[BEGIN Records for this exercise]

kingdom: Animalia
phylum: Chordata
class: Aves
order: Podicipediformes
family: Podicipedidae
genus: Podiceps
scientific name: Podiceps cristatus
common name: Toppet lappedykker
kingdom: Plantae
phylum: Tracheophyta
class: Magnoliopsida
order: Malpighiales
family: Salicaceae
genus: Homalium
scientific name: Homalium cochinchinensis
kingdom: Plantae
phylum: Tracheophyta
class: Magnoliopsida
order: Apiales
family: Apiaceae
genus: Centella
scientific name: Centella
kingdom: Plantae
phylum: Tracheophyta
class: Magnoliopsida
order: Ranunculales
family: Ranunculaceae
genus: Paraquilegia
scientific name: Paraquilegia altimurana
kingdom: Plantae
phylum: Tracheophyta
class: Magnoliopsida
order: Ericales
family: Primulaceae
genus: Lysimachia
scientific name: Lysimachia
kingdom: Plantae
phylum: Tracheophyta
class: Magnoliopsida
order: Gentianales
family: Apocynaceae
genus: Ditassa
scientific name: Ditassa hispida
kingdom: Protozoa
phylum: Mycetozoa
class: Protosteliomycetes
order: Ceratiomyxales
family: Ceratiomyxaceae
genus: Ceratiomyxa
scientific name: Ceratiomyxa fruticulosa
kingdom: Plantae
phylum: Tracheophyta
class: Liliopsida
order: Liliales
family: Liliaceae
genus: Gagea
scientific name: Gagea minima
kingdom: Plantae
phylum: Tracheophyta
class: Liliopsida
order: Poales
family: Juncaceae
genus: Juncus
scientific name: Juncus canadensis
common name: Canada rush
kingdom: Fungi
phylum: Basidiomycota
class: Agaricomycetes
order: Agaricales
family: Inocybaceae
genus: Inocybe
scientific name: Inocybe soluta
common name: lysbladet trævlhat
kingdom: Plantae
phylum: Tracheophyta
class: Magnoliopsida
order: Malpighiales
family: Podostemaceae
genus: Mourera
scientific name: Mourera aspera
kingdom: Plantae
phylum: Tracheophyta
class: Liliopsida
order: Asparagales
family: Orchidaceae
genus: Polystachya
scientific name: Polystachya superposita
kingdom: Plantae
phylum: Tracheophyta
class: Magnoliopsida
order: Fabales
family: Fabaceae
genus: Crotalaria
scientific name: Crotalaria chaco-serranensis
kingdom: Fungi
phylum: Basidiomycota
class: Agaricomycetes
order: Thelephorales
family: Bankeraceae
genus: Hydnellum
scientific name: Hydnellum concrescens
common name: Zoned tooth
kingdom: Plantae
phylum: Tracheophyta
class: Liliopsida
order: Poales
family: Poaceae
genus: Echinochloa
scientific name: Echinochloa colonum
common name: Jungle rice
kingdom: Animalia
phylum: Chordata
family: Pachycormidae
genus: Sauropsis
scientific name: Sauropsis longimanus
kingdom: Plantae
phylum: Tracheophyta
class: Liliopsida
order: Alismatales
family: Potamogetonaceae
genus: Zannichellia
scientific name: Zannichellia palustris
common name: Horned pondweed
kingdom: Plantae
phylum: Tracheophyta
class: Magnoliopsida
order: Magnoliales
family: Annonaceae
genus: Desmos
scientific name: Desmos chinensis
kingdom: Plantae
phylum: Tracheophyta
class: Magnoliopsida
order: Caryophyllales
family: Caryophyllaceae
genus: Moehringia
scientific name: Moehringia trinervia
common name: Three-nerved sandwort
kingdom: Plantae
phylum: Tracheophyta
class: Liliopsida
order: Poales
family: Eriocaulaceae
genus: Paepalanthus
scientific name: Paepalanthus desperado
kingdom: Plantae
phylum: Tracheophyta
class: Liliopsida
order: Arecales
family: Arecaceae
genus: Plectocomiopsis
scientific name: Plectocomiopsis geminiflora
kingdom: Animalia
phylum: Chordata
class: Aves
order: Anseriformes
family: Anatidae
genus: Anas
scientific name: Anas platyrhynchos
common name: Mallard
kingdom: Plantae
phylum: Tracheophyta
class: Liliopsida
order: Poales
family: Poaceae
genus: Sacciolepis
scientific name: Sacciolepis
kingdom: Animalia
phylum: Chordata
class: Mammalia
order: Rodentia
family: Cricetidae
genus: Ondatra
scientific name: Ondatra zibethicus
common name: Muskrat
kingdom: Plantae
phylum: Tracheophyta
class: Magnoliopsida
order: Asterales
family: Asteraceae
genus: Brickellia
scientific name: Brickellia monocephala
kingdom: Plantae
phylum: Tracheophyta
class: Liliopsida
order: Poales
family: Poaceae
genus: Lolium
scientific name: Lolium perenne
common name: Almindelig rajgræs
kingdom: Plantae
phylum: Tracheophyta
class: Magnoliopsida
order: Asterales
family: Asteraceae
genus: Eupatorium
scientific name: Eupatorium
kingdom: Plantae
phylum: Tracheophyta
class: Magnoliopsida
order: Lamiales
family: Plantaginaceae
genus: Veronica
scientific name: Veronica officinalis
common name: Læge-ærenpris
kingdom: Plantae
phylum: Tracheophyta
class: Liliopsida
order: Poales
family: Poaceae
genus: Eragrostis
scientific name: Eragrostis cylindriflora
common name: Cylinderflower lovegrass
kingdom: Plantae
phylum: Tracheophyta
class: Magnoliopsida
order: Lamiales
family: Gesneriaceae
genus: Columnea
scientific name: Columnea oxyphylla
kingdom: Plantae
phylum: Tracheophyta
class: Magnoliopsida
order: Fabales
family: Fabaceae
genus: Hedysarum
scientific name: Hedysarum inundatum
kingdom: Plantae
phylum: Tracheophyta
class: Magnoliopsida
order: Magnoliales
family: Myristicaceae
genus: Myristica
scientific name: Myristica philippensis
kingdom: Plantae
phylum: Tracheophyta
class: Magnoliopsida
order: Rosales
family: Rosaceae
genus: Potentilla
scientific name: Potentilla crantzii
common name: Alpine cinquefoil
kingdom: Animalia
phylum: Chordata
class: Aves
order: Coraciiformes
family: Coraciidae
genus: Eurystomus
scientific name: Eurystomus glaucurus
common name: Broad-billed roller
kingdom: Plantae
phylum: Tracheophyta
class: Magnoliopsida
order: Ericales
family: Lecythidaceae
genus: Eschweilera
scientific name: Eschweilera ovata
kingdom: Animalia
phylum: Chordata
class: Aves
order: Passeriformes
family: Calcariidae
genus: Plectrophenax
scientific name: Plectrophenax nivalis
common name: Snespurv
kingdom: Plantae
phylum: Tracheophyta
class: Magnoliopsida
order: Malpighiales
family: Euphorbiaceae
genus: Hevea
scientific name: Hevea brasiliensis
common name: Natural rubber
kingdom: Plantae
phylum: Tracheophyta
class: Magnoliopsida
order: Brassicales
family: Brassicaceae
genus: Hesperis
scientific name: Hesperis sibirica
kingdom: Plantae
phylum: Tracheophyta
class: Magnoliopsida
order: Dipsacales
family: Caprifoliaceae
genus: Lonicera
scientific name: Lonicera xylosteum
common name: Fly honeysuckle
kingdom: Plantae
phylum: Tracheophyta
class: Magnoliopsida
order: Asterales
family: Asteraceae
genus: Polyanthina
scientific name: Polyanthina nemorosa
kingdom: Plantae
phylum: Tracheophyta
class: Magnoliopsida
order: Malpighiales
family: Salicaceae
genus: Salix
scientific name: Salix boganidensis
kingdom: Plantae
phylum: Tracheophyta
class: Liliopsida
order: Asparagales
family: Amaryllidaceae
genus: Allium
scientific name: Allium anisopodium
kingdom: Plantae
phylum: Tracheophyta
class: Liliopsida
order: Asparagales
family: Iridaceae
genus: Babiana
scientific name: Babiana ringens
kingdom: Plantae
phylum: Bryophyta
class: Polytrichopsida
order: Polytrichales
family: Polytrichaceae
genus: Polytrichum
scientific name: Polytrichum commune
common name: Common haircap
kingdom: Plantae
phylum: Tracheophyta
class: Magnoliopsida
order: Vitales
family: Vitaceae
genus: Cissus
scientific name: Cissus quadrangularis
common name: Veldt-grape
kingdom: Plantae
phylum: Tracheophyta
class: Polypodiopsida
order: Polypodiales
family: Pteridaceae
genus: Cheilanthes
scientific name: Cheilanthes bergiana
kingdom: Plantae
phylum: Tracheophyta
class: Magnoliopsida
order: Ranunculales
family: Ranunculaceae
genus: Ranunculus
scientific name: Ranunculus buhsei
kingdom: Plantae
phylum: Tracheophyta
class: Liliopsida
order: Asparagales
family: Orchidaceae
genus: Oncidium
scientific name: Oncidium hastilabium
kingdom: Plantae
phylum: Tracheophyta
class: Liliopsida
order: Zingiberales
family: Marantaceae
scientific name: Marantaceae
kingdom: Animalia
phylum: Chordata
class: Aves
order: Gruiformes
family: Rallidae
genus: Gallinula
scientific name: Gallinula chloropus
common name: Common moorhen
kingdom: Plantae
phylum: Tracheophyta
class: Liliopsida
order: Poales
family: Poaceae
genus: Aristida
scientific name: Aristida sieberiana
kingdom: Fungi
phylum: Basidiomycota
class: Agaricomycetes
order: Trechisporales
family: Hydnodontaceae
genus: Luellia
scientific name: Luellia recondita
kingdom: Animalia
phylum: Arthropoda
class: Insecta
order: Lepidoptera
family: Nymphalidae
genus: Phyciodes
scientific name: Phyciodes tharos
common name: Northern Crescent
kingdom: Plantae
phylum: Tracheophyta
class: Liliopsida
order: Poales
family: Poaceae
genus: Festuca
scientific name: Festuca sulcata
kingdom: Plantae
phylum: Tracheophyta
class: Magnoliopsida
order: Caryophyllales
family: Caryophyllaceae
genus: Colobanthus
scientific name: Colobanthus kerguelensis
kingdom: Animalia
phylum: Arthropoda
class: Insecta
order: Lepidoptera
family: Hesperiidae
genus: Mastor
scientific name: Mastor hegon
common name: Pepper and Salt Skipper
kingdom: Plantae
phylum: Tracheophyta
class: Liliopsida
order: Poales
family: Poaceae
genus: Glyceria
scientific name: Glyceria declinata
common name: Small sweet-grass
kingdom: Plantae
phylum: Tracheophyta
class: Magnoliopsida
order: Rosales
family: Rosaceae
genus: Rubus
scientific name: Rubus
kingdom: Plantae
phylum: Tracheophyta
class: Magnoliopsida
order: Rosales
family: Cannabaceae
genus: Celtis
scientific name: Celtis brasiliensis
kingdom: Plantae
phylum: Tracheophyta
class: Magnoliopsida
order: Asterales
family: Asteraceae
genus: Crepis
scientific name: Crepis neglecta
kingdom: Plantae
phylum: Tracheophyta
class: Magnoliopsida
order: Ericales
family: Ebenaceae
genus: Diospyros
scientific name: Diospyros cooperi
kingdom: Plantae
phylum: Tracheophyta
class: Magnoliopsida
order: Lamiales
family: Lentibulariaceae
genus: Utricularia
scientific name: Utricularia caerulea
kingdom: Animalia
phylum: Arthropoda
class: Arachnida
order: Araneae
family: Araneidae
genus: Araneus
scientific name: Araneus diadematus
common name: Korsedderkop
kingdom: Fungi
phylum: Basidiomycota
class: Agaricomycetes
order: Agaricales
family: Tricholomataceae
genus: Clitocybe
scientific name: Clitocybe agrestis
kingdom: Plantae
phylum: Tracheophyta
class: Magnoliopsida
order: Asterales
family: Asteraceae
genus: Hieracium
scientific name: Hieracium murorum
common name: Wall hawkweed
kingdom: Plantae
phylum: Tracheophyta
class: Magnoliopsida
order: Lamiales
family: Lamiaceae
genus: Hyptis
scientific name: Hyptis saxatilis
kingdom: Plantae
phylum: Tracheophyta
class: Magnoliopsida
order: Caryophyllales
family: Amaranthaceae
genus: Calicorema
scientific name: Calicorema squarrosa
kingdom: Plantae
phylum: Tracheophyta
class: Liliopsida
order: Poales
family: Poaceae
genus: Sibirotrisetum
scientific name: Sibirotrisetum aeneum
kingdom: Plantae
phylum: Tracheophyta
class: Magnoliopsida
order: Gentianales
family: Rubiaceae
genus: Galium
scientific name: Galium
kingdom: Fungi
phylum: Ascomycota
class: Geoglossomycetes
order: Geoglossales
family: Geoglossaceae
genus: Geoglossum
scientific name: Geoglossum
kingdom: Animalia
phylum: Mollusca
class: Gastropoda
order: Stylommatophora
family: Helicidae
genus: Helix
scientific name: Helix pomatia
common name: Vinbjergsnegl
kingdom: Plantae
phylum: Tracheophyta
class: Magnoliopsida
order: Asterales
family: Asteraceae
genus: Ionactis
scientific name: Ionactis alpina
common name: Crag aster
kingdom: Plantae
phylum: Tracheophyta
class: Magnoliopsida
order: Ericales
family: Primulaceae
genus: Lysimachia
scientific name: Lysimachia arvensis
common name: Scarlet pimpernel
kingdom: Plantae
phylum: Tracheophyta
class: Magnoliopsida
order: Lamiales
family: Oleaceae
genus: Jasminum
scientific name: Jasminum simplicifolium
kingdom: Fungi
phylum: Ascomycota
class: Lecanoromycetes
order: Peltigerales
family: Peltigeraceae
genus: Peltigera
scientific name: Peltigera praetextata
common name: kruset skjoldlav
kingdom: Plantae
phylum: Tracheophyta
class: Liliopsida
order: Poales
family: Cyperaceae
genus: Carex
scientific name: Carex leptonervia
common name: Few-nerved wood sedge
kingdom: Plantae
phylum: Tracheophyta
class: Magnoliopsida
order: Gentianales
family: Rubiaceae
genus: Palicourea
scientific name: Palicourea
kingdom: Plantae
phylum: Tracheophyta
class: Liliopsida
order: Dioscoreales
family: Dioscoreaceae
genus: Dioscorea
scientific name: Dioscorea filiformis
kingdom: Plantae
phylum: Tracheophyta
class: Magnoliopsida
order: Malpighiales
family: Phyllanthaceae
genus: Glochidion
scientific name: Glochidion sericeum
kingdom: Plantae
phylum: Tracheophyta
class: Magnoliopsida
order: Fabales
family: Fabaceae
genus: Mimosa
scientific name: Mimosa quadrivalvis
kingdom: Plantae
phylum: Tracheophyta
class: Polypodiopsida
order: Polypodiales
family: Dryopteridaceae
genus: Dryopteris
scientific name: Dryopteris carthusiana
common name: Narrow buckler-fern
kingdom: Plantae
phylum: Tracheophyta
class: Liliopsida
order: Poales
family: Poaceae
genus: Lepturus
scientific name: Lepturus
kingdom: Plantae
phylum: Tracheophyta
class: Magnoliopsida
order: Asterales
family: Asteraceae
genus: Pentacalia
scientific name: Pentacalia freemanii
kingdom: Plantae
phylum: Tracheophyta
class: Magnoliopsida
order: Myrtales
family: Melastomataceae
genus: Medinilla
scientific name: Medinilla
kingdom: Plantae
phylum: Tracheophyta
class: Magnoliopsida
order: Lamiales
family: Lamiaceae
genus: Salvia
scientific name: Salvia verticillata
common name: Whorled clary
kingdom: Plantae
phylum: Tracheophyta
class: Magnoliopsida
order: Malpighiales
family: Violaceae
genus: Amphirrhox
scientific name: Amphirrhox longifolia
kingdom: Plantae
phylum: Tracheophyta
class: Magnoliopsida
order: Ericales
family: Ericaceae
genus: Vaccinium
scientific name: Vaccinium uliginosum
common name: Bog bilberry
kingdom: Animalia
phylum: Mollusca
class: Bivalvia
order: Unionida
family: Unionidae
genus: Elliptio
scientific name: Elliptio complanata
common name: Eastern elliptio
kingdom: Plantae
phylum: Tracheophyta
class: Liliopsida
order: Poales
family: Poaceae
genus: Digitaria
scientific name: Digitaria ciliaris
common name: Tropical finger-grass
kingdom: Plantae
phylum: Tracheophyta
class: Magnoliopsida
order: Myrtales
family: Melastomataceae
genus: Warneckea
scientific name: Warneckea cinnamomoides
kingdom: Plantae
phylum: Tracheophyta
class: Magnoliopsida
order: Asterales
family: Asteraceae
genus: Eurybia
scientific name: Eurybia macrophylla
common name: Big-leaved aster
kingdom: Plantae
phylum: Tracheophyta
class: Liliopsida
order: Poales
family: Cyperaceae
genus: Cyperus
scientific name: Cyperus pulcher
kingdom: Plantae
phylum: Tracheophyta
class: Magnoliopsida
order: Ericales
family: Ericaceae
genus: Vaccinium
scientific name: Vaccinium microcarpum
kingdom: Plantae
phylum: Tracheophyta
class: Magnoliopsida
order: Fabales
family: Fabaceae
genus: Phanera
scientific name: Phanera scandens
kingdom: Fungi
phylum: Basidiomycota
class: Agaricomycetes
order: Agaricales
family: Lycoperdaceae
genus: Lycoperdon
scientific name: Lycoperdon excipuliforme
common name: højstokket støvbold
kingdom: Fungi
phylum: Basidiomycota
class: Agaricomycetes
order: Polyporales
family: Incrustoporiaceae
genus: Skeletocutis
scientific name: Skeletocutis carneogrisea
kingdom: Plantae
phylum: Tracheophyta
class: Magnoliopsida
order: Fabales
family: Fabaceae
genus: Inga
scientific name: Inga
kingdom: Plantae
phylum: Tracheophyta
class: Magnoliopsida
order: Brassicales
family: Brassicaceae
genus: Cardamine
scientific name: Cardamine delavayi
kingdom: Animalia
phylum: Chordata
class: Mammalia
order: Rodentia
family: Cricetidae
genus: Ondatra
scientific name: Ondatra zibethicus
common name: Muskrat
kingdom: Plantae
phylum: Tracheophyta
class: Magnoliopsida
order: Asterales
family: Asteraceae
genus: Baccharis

[END Records for this exercise]

Your instructions — Transcribe the records word for word, starting with the first line and ending with the line containing "genus: Paraquilegia", including that line.

Exercise output —
kingdom: Animalia
phylum: Chordata
class: Aves
order: Podicipediformes
family: Podicipedidae
genus: Podiceps
scientific name: Podiceps cristatus
common name: Toppet lappedykker
kingdom: Plantae
phylum: Tracheophyta
class: Magnoliopsida
order: Malpighiales
family: Salicaceae
genus: Homalium
scientific name: Homalium cochinchinensis
kingdom: Plantae
phylum: Tracheophyta
class: Magnoliopsida
order: Apiales
family: Apiaceae
genus: Centella
scientific name: Centella
kingdom: Plantae
phylum: Tracheophyta
class: Magnoliopsida
order: Ranunculales
family: Ranunculaceae
genus: Paraquilegia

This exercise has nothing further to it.